__Your task__: Leave the pictures out and print, word for word, the lines below from the one with "f_number: 1.8" through the final line.

Input data below:

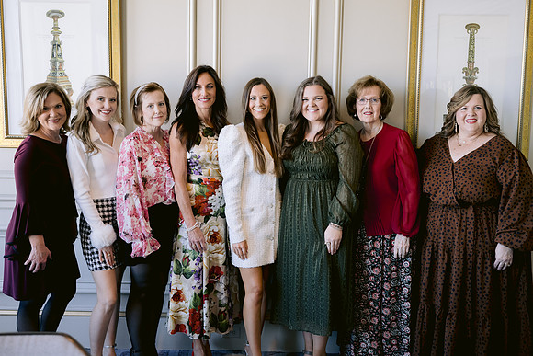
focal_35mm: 37
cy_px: 171
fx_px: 542
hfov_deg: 52.4
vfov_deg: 36.3
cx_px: 266
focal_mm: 35
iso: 800
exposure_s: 1/200
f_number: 3.2
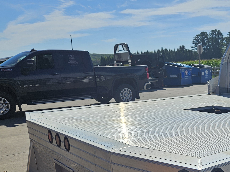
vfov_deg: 30.1
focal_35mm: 47
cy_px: 141
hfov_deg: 37.1
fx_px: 312
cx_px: 218
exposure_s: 1/4131
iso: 25
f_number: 1.8
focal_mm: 5.4
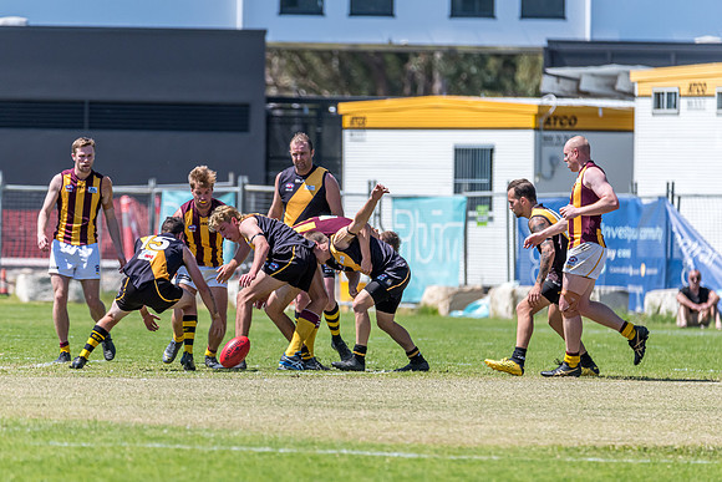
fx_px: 9784
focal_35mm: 488
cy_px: 273
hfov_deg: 4.2
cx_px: 314
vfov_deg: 2.8
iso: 800
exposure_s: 1/3200
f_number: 6.3
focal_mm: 420
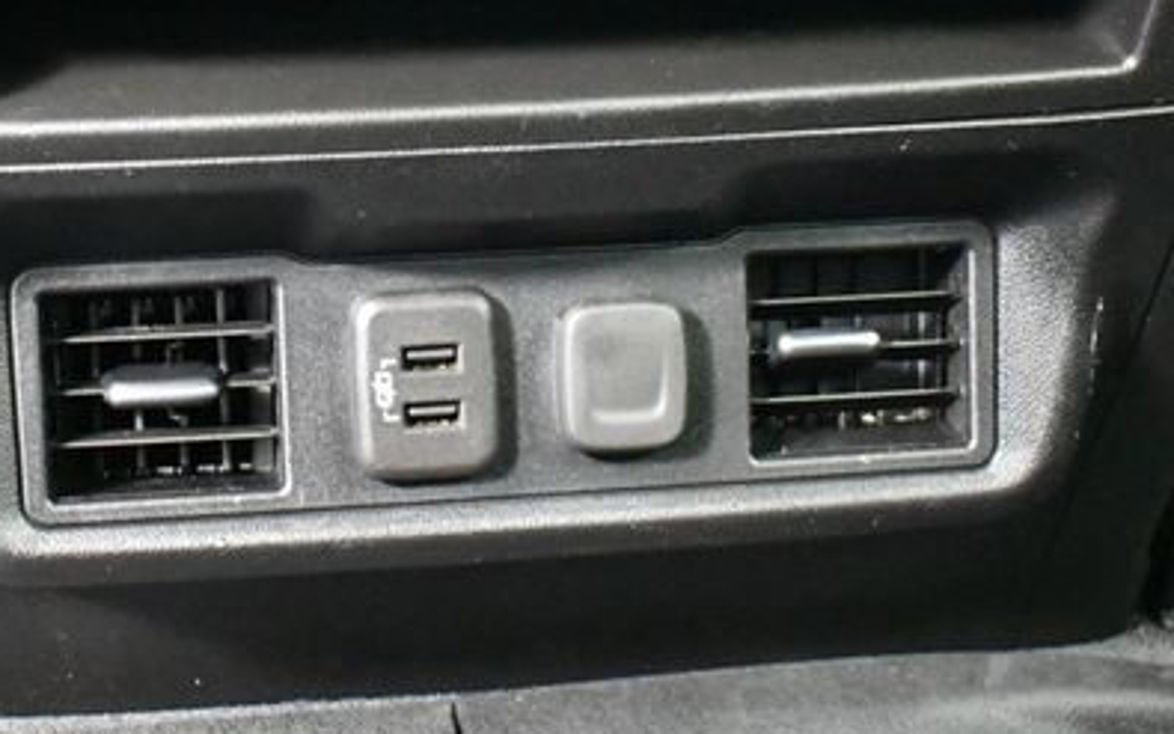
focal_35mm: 76
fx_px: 2432
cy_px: 196
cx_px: 413
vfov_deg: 17.1
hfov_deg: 27.0
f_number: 3.8
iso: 12800
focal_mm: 23
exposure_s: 1/25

End of Input data.

__Response to the exercise__:
f_number: 1.8
focal_mm: 5.4
fx_px: 9784
focal_35mm: 488
cy_px: 273
hfov_deg: 4.2
cx_px: 314
vfov_deg: 2.8
iso: 800
exposure_s: 1/3200
f_number: 6.3
focal_mm: 420
focal_35mm: 76
fx_px: 2432
cy_px: 196
cx_px: 413
vfov_deg: 17.1
hfov_deg: 27.0
f_number: 3.8
iso: 12800
focal_mm: 23
exposure_s: 1/25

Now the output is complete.